В следующий раз Каладиус пригласил Вилиодия в свой особняк – так он мог быть уверен, что их не подслушают. Конечно же, нельзя было прямо так вот взять и предложить молодому человеку совершить государственный переворот. Нужно было готовить его к этому, а значит, что требовалась ещё не одна встреча.

Вилиодий охотно посещал великого мага – он получал удовольствие от учёных бесед с ним, а кроме того, особняк волшебника был просто набит всевозможными редкостями и уникальными вещами. Таким образом, он едва ли не каждый день находил время, чтобы приехать хотя бы на час. С горящими глазами юноша взирал на могущественные магические артефакты, произведения искусства минувших веков, ценнейшие книги, некоторые из которых были писаны ещё во времена империи. Всё-таки он действительно мечтал стать учёным, коль уж стезя мага оказалась для него недоступной.

В какой-то момент Каладиус даже забеспокоился – жажда знаний так поглотила юного герцога, что он вполне серьёзно заговорил о поступлении в Академию, дабы посвятить себя науке. Это шло вразрез с планами великого мага, поэтому он попытался ограничить любопытство молодого человека. Он стал реже демонстрировать ему диковины, вести меньше учёных разговоров.

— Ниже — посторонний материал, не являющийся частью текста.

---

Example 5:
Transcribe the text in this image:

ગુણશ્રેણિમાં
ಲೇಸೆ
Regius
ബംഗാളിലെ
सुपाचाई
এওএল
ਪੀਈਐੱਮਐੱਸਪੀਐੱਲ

Теперь они всё больше говорили о государственном устройстве, экономике, политике. Здесь, во дворце верховного мага, можно было не опасаться, что неосторожные слова будут донесены королю. Вся прислуга Каладиуса была тщательно отобрана и боялась своего господина пуще любой службы безопасности, самого короля, а также всех пыток и казней. Кроме того, великий маг был невероятно щедр, так что многие из его слуг жили не хуже иных государственных чиновников. Таким образом Каладиус мог быть почти абсолютно уверен в каждом из них. Кроме того, он уж точно был абсолютно уверен в том, что король никогда не посмеет поднять на него руку.

Каладиус в разговорах с Вилиодием не пытался чрезмерно очернять короля. Однако он часто упоминал те или иные факты, выставляющие Конотора не в лучшем свете. Даже живя в глубокой провинции, юный герцог не мог не знать, что происходило в стране, но эти знания были поверхностны и обрывочны. Сейчас волшебник методично дополнял и углублял их, пытаясь в итоге создать целостную и мрачную картину.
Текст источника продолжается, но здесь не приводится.